ABOUT THIS TASK:
From the start of the entries up to and including the line with "16: (984, 493)", change "absolute pixels" to "image pixels" and leave everything else unchanged. Give only those lines, and leave the pictures out.

▶

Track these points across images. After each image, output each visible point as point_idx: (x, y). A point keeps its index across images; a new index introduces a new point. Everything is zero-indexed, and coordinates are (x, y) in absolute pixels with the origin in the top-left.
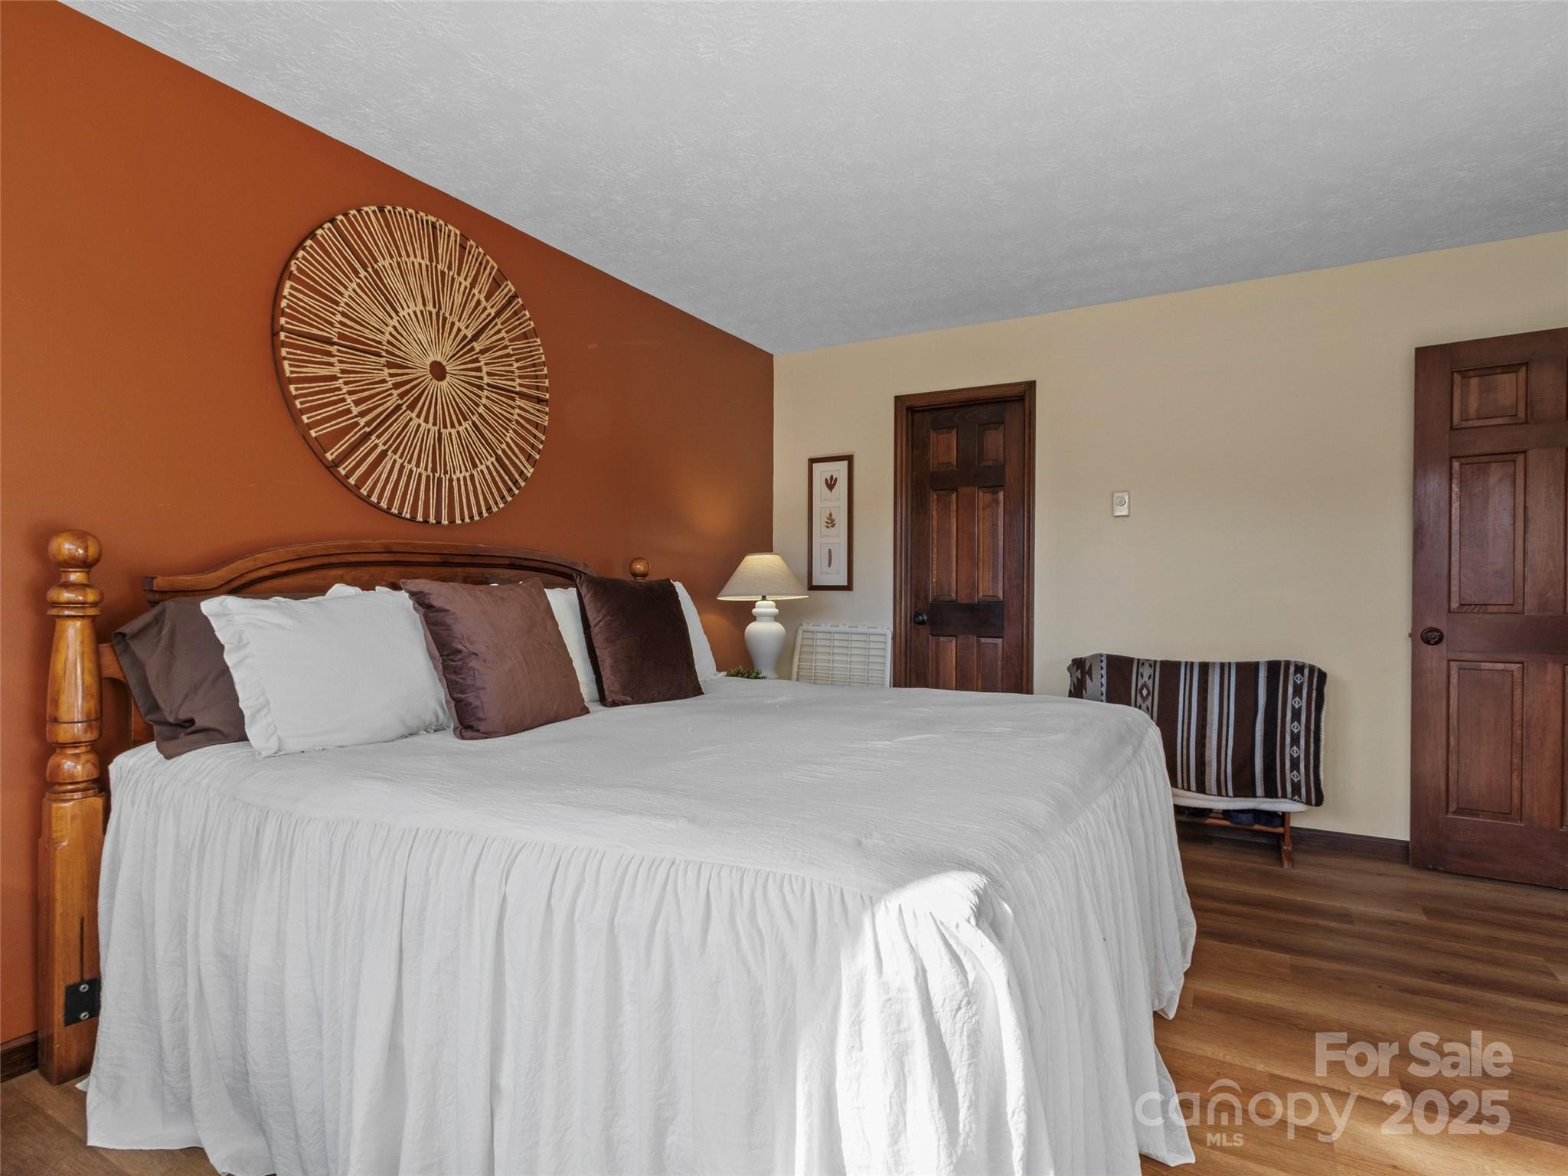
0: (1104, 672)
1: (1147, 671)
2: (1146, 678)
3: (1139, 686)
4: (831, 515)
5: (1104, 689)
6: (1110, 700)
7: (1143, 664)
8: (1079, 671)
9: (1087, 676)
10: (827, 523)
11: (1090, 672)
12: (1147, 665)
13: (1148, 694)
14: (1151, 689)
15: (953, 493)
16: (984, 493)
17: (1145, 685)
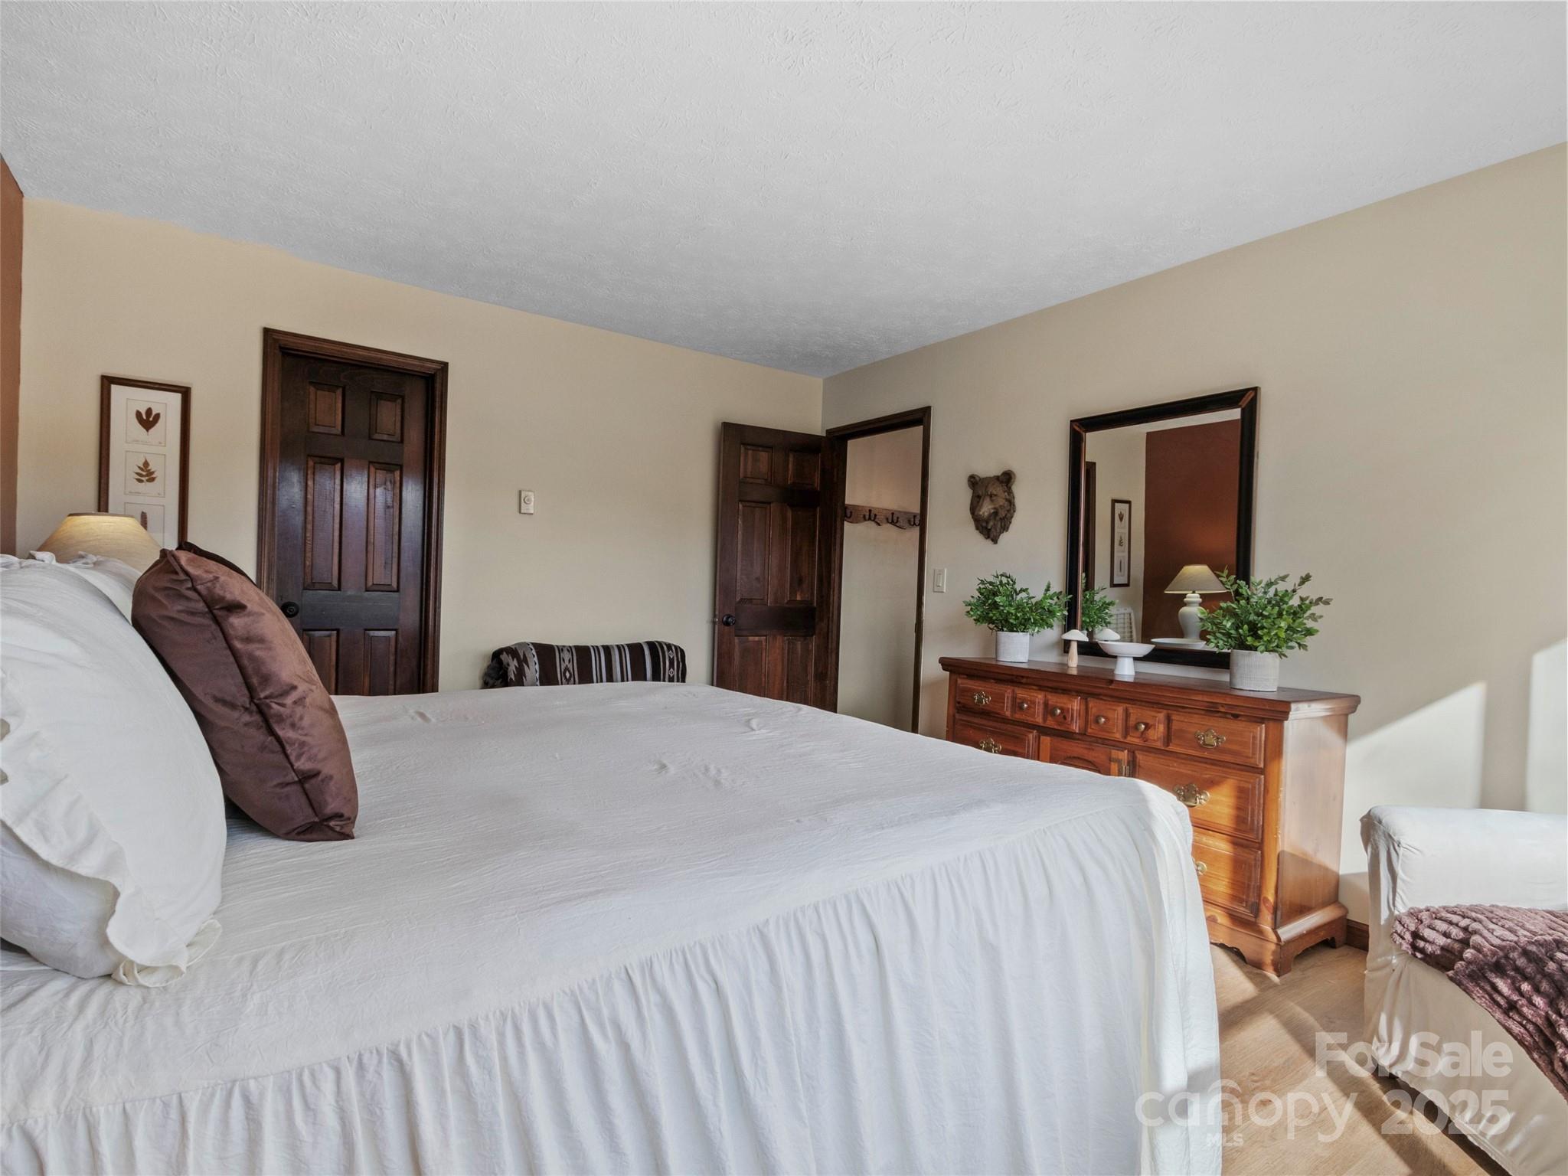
0: (536, 659)
1: (567, 656)
2: (567, 662)
3: (563, 670)
4: (146, 464)
5: (537, 675)
6: (542, 684)
7: (562, 650)
8: (515, 659)
9: (524, 665)
10: (138, 474)
11: (526, 661)
12: (566, 652)
13: (570, 677)
14: (572, 671)
15: (337, 463)
16: (376, 469)
17: (567, 669)
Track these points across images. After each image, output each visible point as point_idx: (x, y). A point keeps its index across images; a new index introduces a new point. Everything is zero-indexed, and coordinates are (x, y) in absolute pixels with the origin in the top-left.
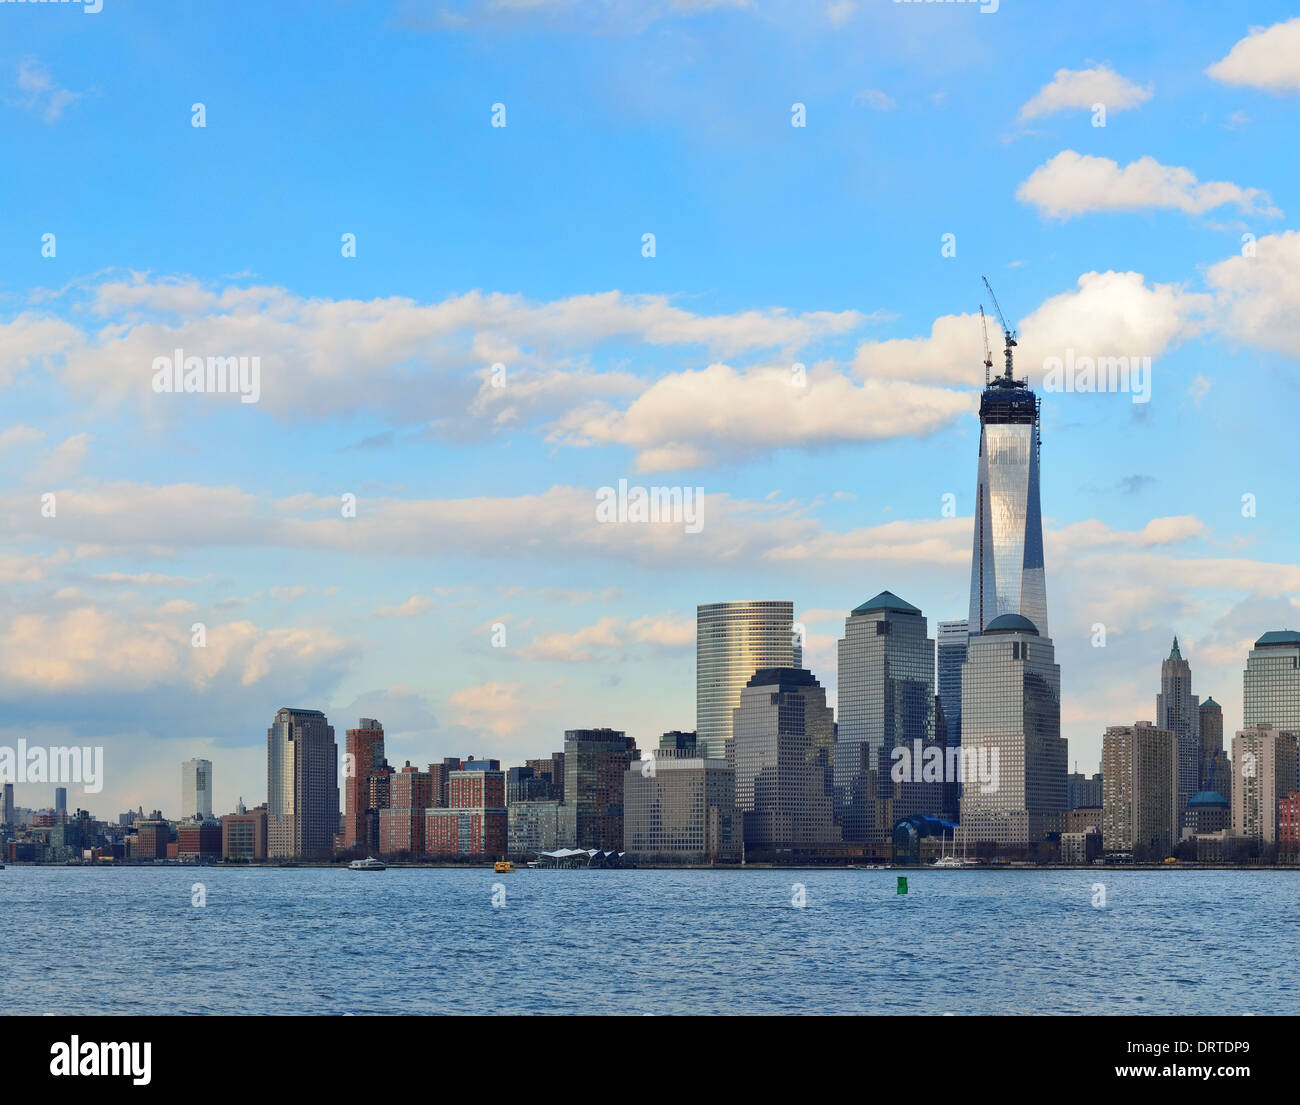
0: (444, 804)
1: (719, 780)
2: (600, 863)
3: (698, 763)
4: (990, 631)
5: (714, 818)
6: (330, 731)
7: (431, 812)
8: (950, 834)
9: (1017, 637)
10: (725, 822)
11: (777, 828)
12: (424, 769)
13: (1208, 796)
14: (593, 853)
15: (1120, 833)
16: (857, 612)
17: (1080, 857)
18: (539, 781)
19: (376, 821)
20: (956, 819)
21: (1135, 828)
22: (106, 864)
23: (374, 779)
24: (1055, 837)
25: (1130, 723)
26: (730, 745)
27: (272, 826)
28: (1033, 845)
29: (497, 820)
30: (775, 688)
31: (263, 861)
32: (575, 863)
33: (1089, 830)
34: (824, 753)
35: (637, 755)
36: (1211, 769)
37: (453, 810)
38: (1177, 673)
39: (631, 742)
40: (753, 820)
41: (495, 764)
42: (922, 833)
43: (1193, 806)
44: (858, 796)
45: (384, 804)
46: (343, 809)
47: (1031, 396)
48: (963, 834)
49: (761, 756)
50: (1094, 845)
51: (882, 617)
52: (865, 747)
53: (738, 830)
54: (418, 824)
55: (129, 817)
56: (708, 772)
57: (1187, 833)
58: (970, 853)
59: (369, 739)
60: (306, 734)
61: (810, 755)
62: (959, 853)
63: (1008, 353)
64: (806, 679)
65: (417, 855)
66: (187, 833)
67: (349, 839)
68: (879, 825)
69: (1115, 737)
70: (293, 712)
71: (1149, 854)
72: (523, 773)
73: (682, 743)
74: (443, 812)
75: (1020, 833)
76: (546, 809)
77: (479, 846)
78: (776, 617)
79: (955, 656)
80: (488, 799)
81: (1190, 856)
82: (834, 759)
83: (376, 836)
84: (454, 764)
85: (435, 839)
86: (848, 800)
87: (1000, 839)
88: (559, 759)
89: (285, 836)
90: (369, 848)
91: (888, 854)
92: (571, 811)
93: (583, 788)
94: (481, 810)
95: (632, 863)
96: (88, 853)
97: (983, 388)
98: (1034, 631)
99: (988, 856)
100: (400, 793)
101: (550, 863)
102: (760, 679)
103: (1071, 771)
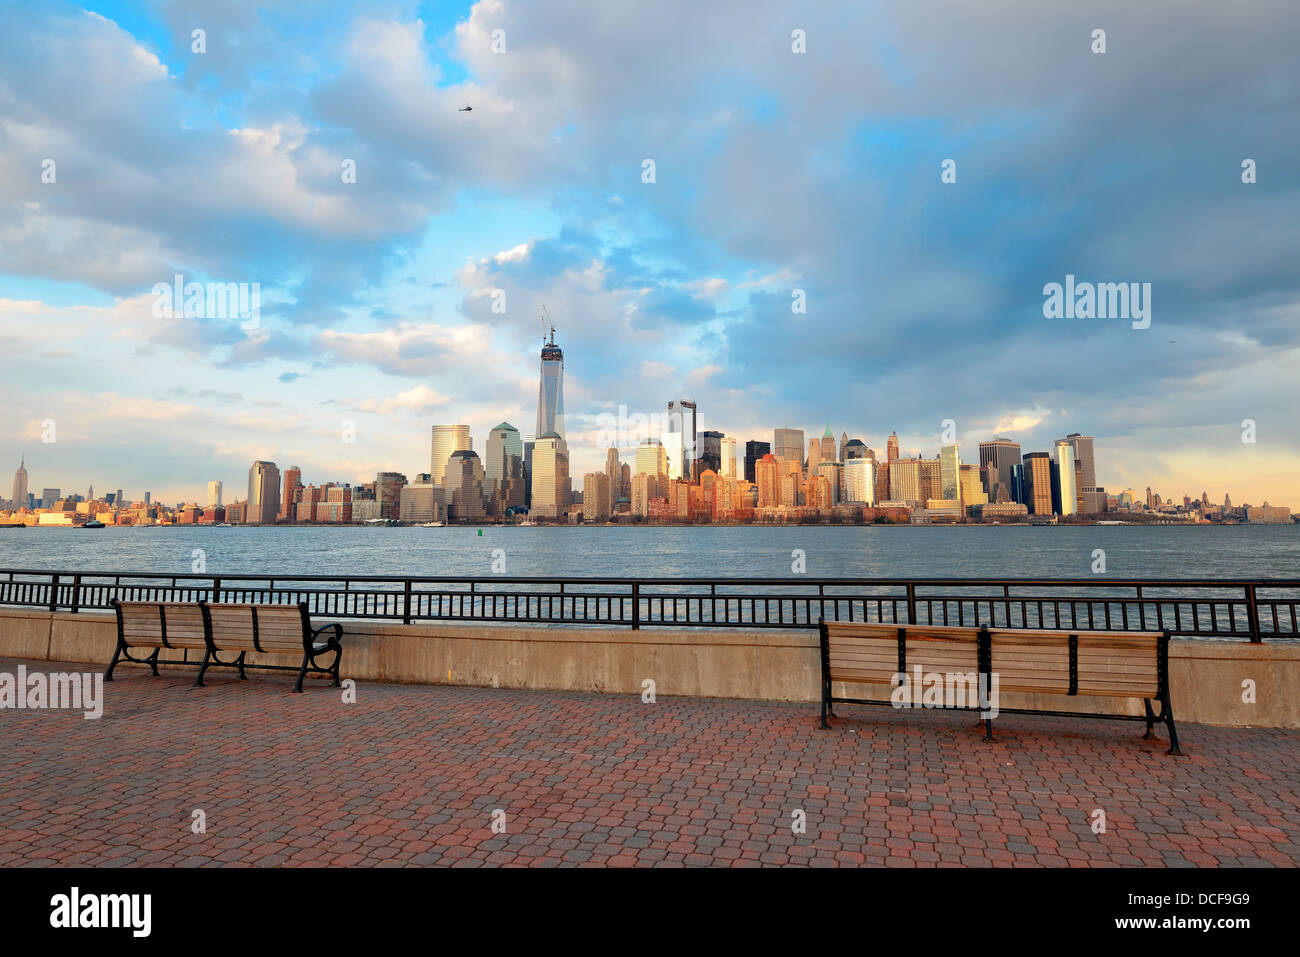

◀

REPLY TO THE TASK:
Track these points across images. After each image, output each visible point as point_idx: (x, y). A point keeps its index across images; a new index introduces a new point. Everything is zero-indexed, and coordinates are (x, y) in image pixels with the origin in the top-left.
0: (1104, 672)
1: (1147, 671)
2: (1146, 678)
3: (1139, 686)
4: (831, 515)
5: (1104, 689)
6: (1110, 700)
7: (1143, 664)
8: (1079, 671)
9: (1087, 676)
10: (827, 523)
11: (1090, 672)
12: (1147, 665)
13: (1148, 694)
14: (1151, 689)
15: (953, 493)
16: (984, 493)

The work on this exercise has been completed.